- Mas não se é sobretudo dedicado àquilo que se ama?
- Assim é preciso.
- Ora, um homem ama sobretudo aquilo que julga ser do seu interesse, cujo êxito ou fracasso considera como seus.
- É verdade - disse ele.
- Portanto, escolheremos entre os guardas os que, após um exame, nos parecerem que poderão fazer, durante toda a sua vida e com toda a boa vontade, o que considerarem proveitoso à cidade, sem nunca consentirem em fazer o contrário.
- Efectivamente, são esses que convêm - aprovou.
- Assim, creio que é preciso observá-los em todas as idades, para ver se se mantêm fiéis a esta máxima e se, fascinados ou constrangidos, não abandonam nem esquecem a opinião que lhes impõe que trabalhem para o maior bem da cidade.
- Que entendes por esse abandono? - perguntou.
- Vou-to dizer - respondi. - Parece-me que uma opinião sai do espírito voluntária ou involuntariamente; sai voluntariamente a opinião falsa, quando se é iludido, involuntariamente toda a opinião verdadeira.
- Quanto à saída voluntária, compreendo; mas, quanto à involuntária, preciso de explicações.
- Como assim? Não pensas, como eu, que os homens são involuntariamente privados dos bens e voluntariamente dos males? Ora, iludir-se quanto à verdade não é um mal, firmar-se na verdade não será um bem?
- Tens razão - disse ele - e creio que é involuntariamente que se é privado da opinião verdadeira.
- E é-se privado dela por roubo, alucinação ou violência?
- Aí está outra coisa que não compreendo!
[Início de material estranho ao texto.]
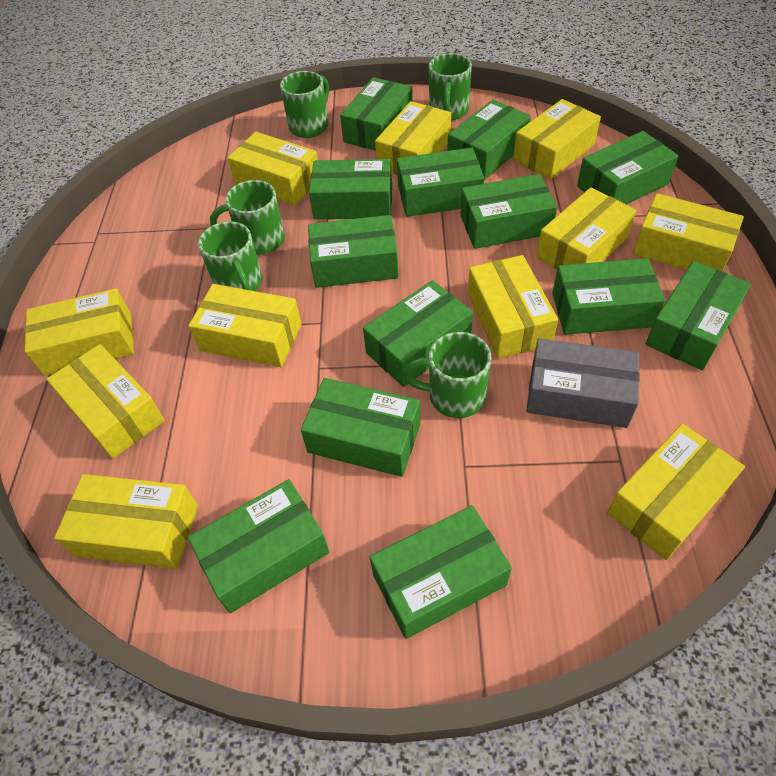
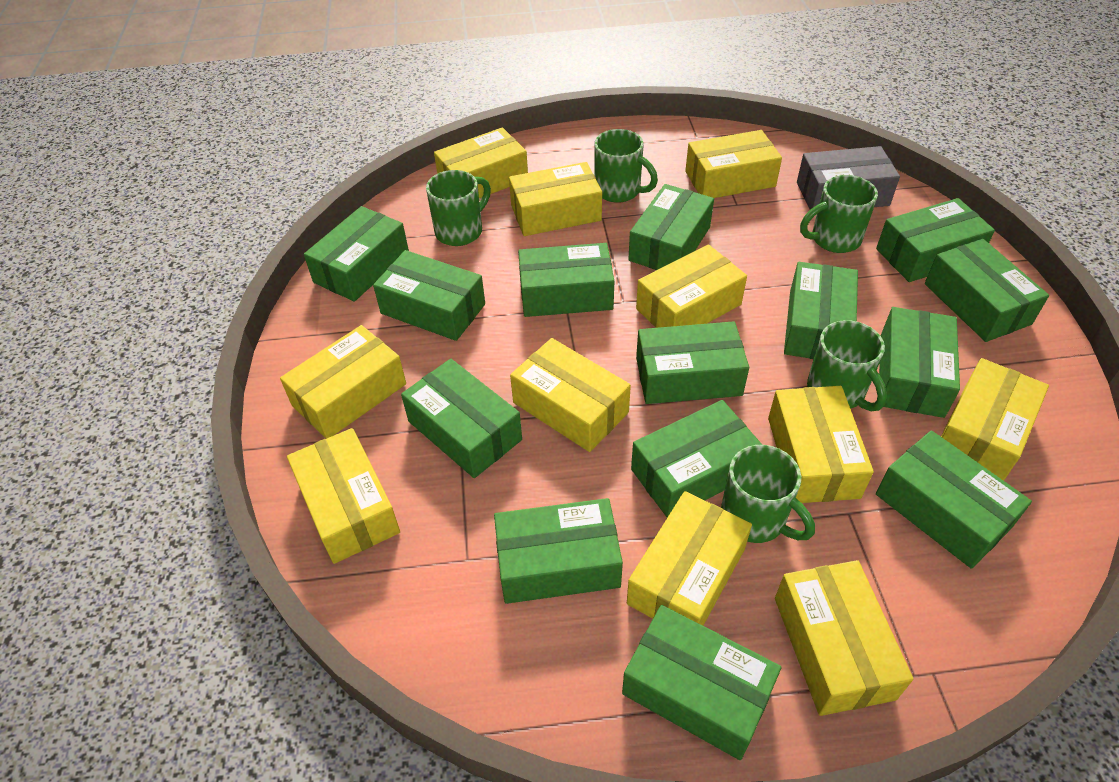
green box: 13 -> 14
- Parece que me exprimo - retorqui - à maneira dos trágicos. Digo que se é roubado quando se é dissuadido ou se esquece, porque o tempo, num caso, e a razão, no outro, nos furtam a opinião sem que nos dêmos conta. Compreendes agora?
- Compreendo.
- Digo que se é vítima quando o desgosto ou a dor forçam a mudar de opinião.
- Também compreendo isso e é exacto.
- Portanto, dirás comigo, julgo eu, que se fica iludido quando se muda de opinião sob o encanto do prazer ou a opressão do medo.
- Com efeito - confessou -, tudo o que nos engana parece seduzir-nos.
- Sendo assim, como dizia há pouco, é preciso procurar os guardas mais fiéis desta máxima, que prescreve que trabalhemos no que consideramos o maior bem da cidade. É preciso treiná-los desde a infância, lançando-os nas acções em que se pode, sobretudo, esquecê-la e ser enganado, depois escolher os que se recordam dela, que são difíceis de seduzir, e excluir os outros, não é assim?